It seems like an American women’s magazine was the first to use the term ‘polka dots’, in 1857, referring to a pattern composed of equally sized and arranged round dots. At the time, polka, a Bohemian half-step folk dance, had spread from its peasant roots in central Europe to become the biggest musical and social trend in Paris, then London, and later the United States.

Because of its massive popularity in the mid-19th century, contemporary products were often marketed by having the ‘polka’ prefix attached to them. Various foods, home decor and pieces of clothing, sometimes dotted and sometimes not, and usually not at all connected to the actual dance, became part of the polka wave. The Swedish polkagris, a striped peppermint candy stick invented in 1859, is one such example. In France, on the other hand, polka dots are referred to as peas, in Spain as little moons and in Germany as coins.
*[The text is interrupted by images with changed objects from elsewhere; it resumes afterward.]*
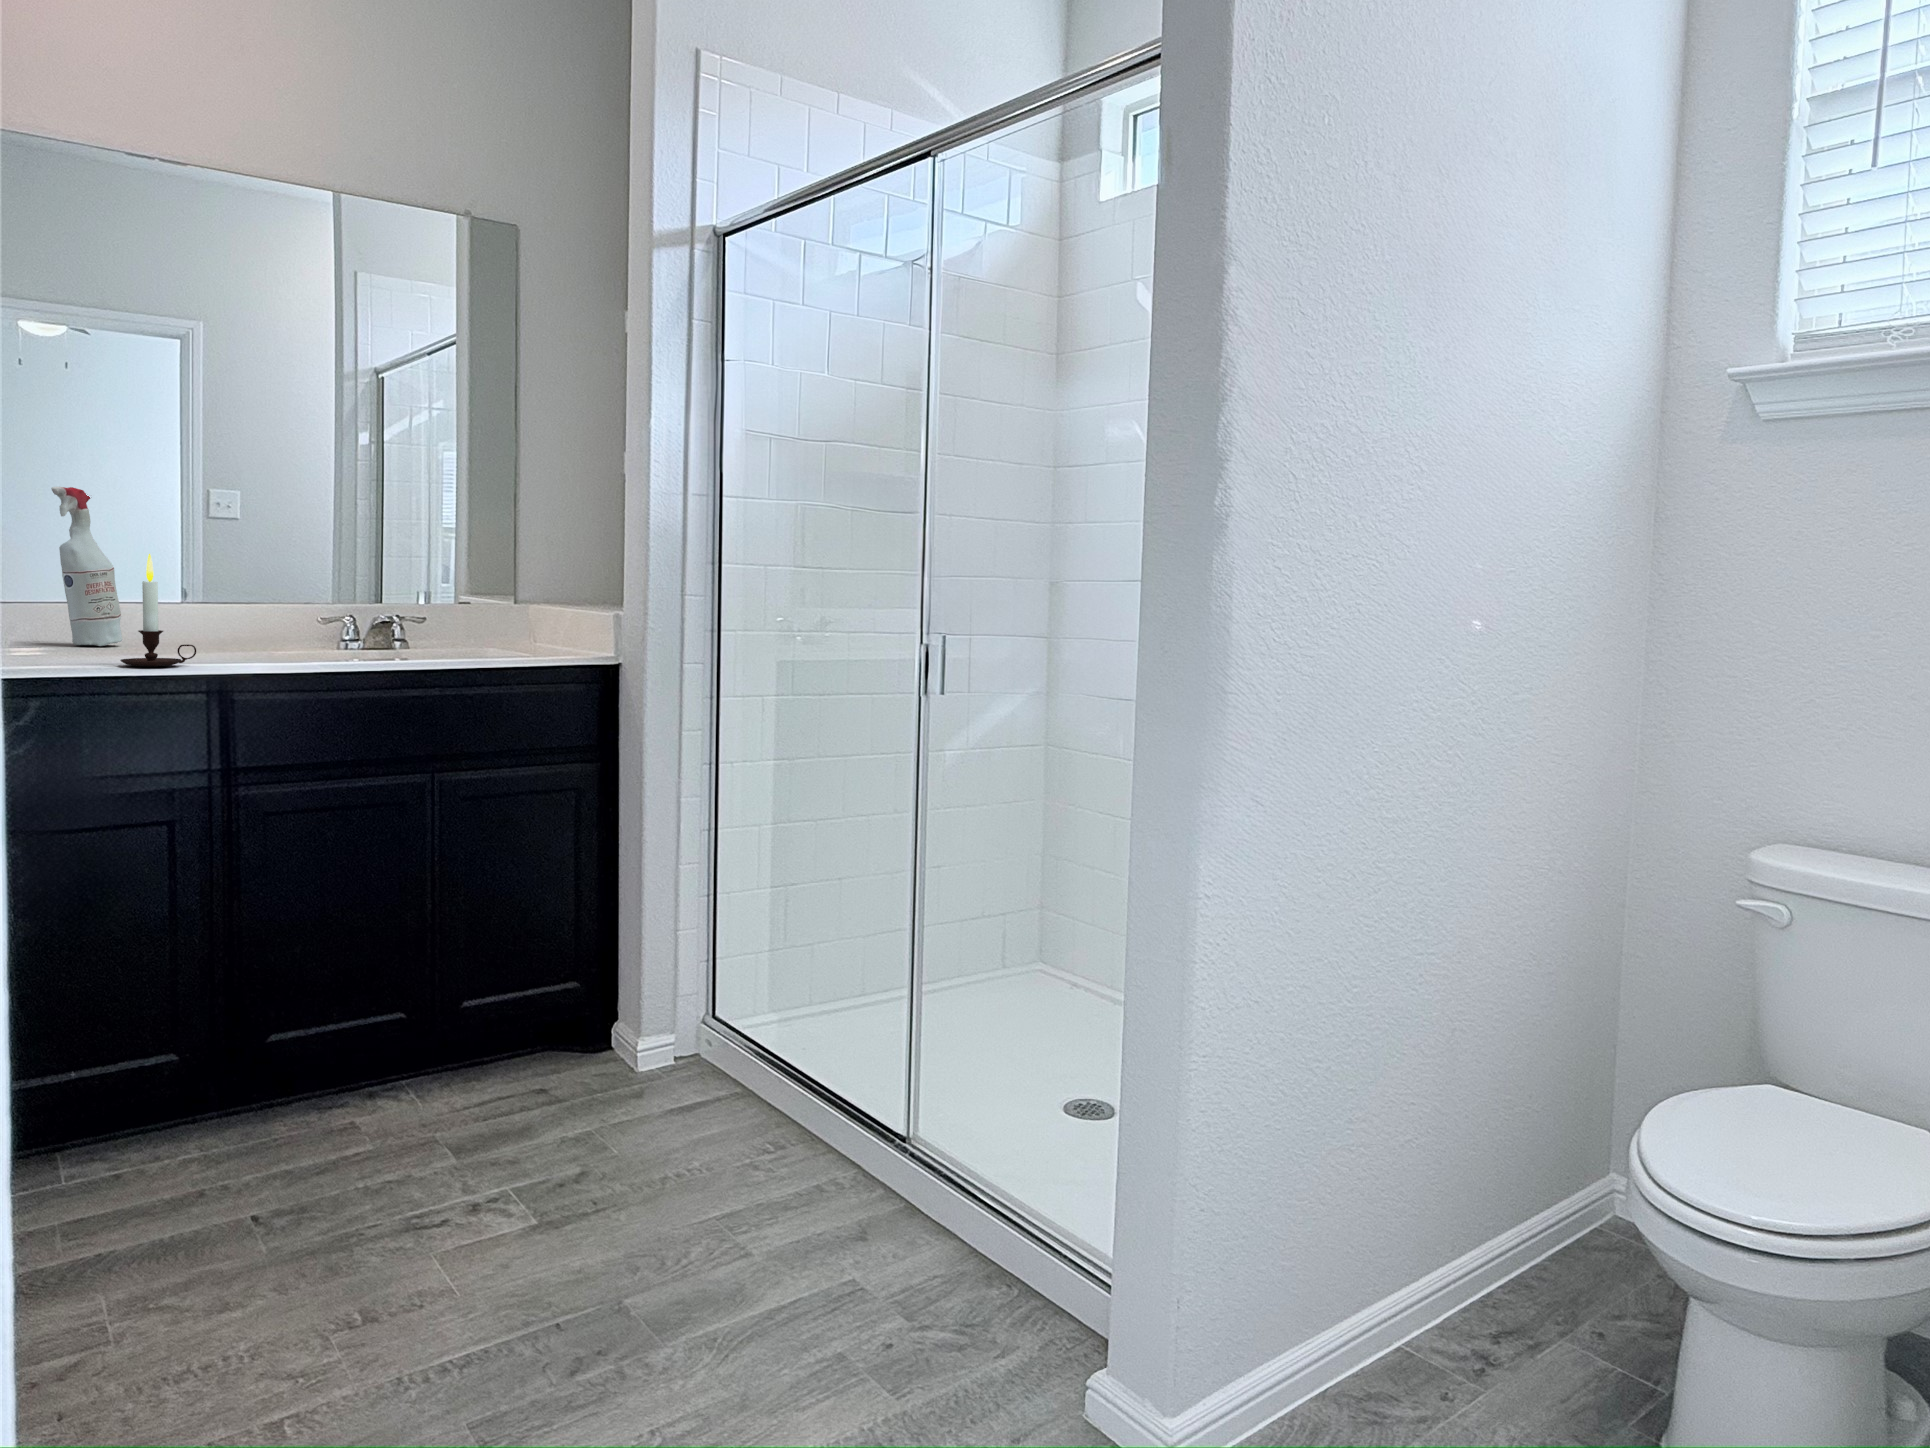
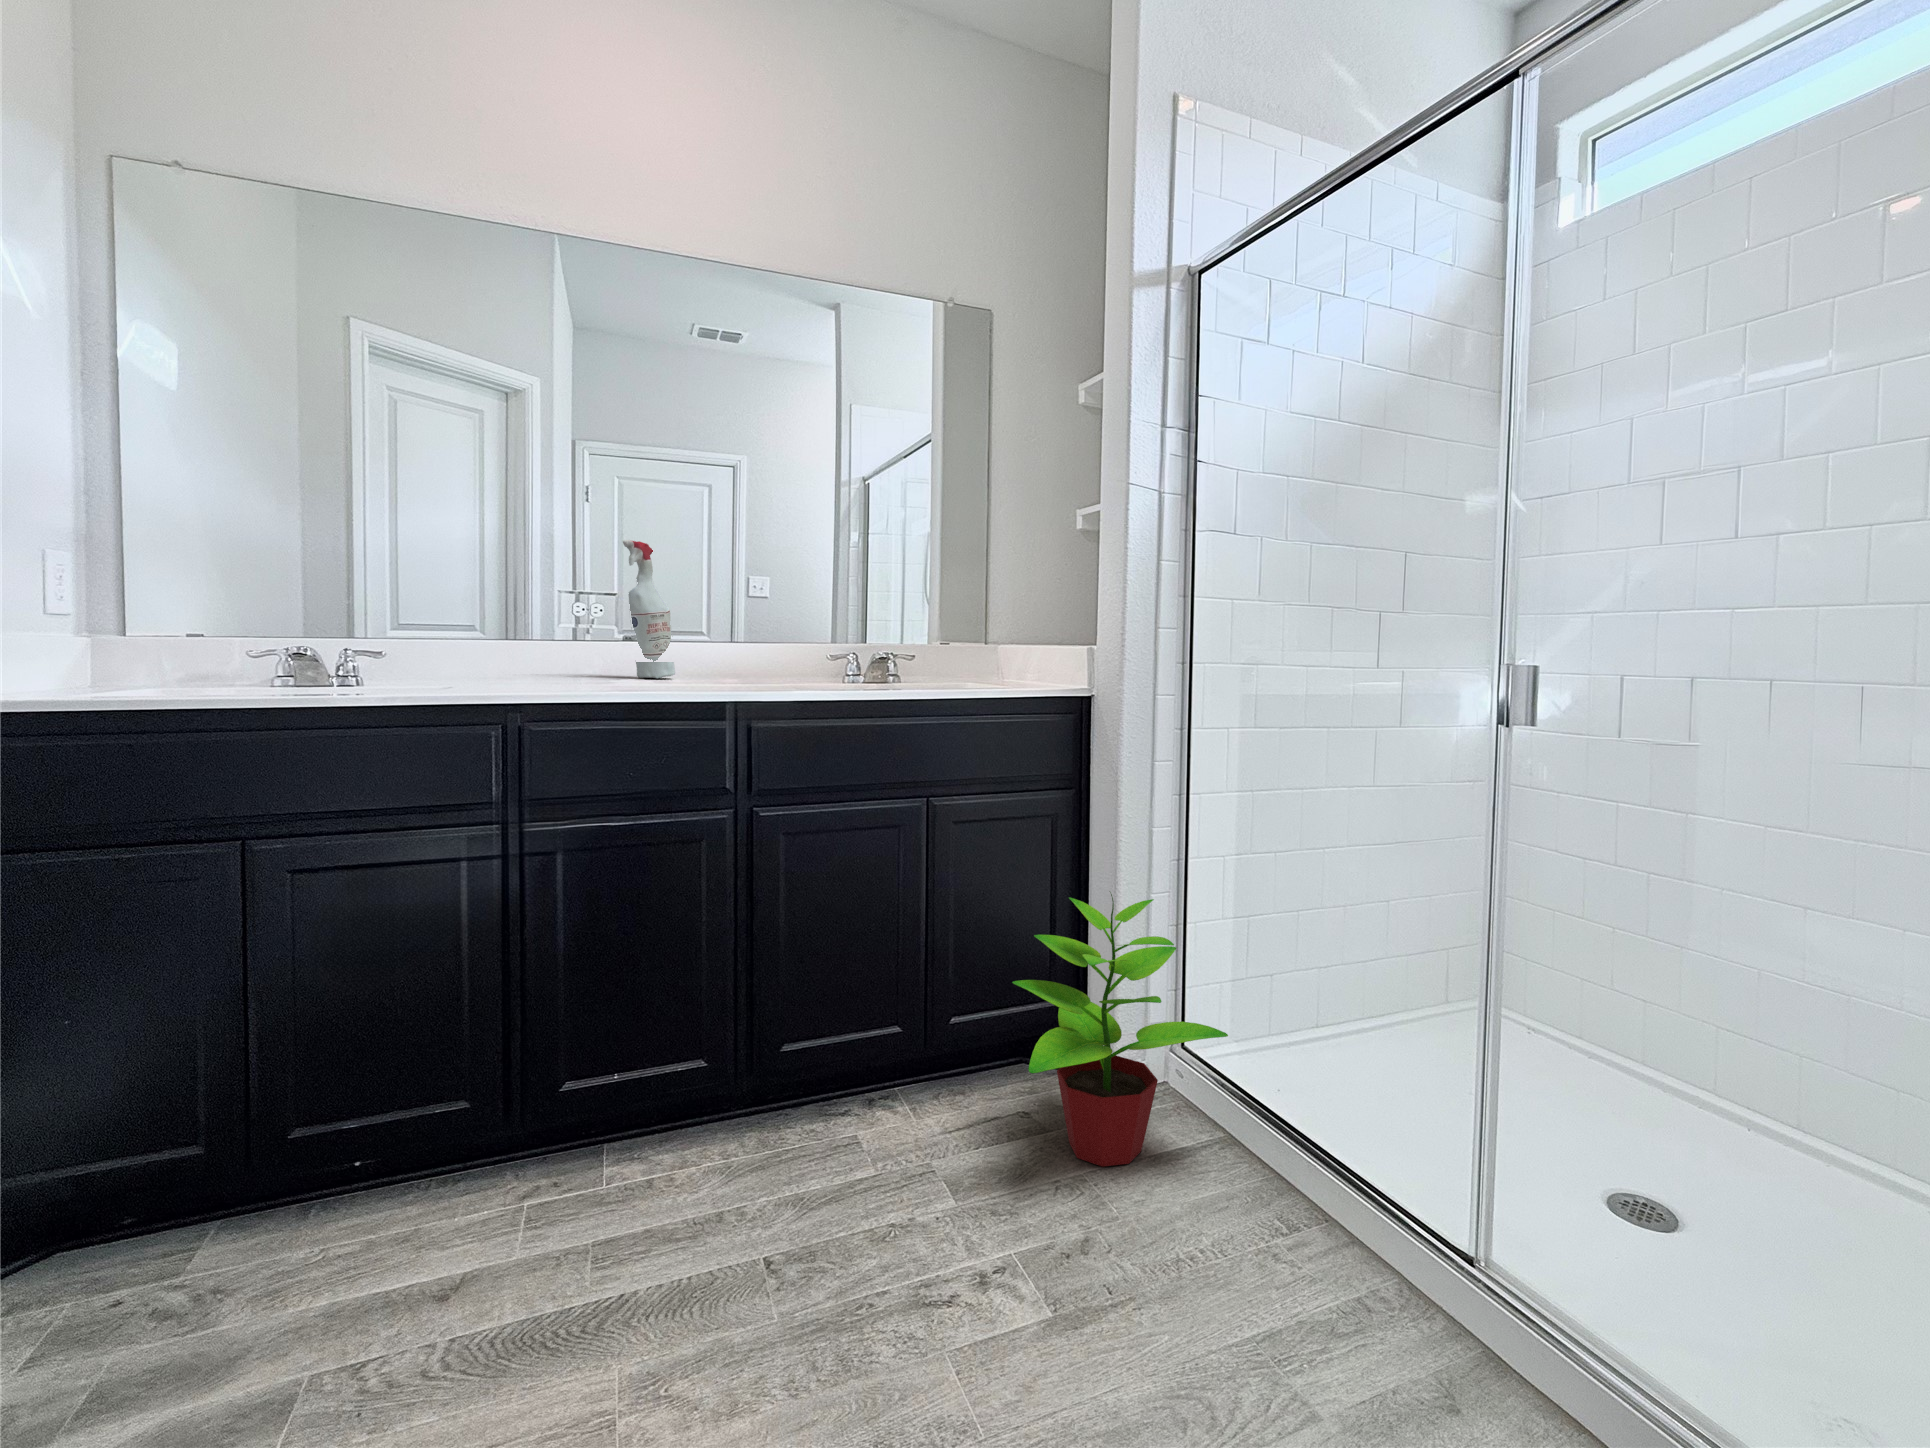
candle: present [120,554,196,667] -> none [666,588,730,693]
potted plant: none [523,859,735,1123] -> present [1012,892,1228,1167]

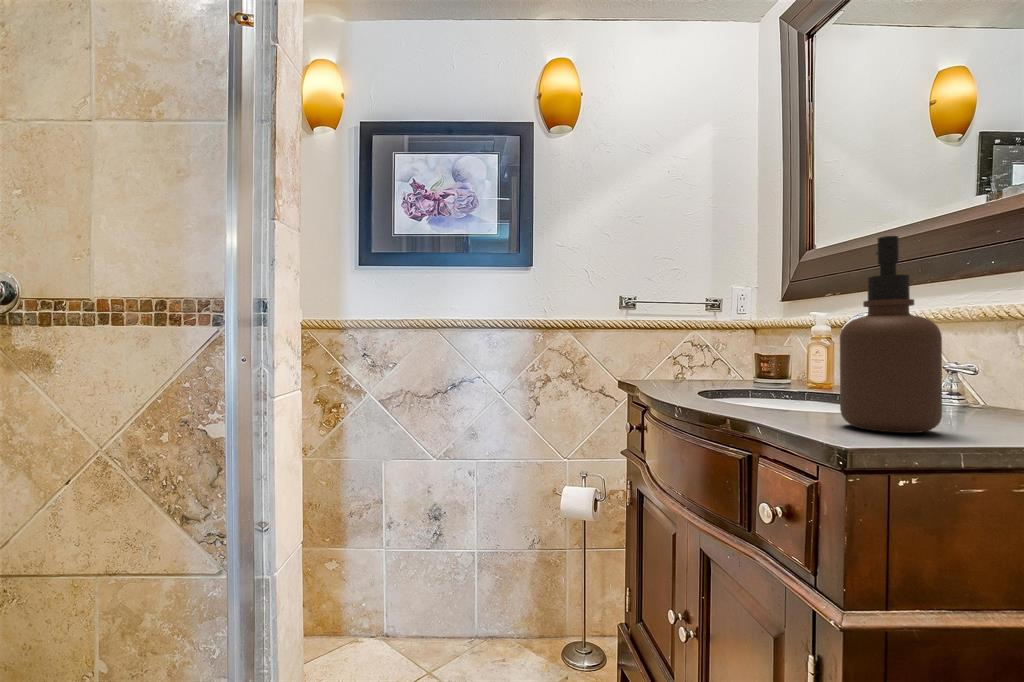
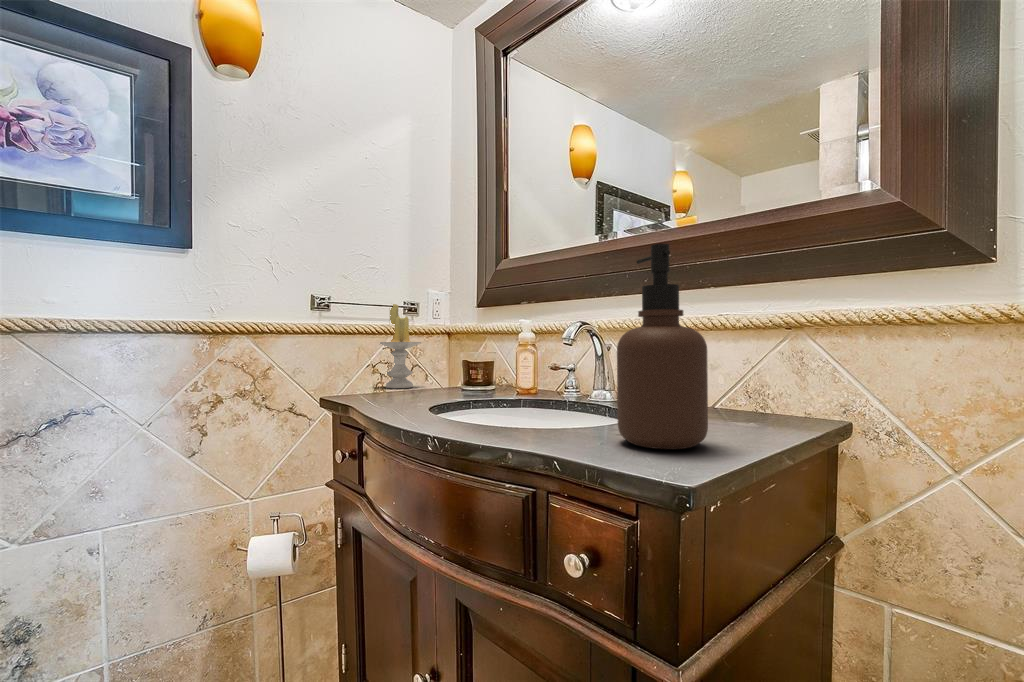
candle: none [678,300,721,381] -> present [380,304,421,388]

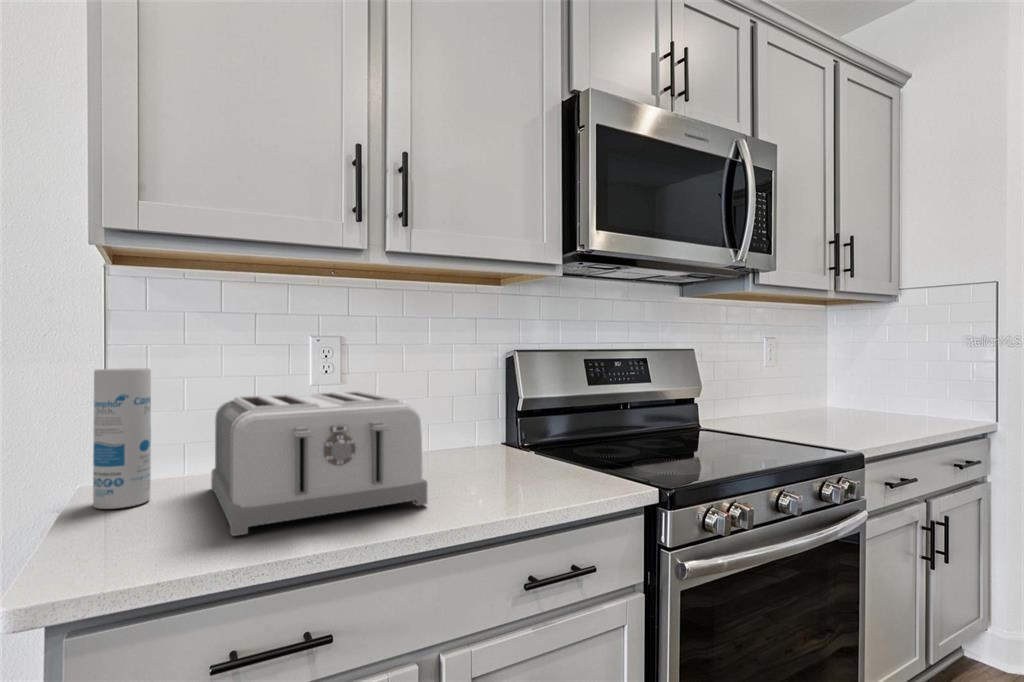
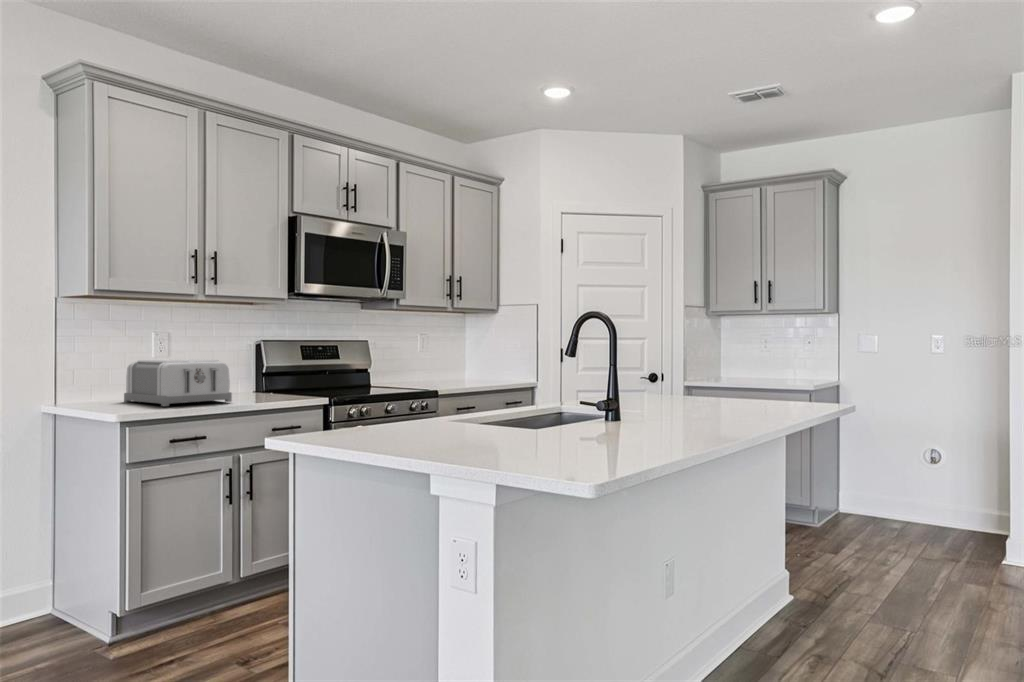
canister: present [93,368,151,509] -> none [82,347,105,405]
After their initial peak in the latter half of the 19th century, polka-dot fabrics again became popular, especially in the US during the interwar years, appearing on children’s clothes, women’s dresses, nightwear and bedding. The early 1940s saw a great revival of printed dots and the polka pattern was described in the American press as clean, democratic and patriotic.

When the extravagant ‘new look’ was launched in Paris after the war, polka dots were used in hour-glass evening dresses and ball gowns for their traditionally romantic and feminine connotations. The pattern has since mainly become associated with an optimistic and cheerful fashion of the postwar era.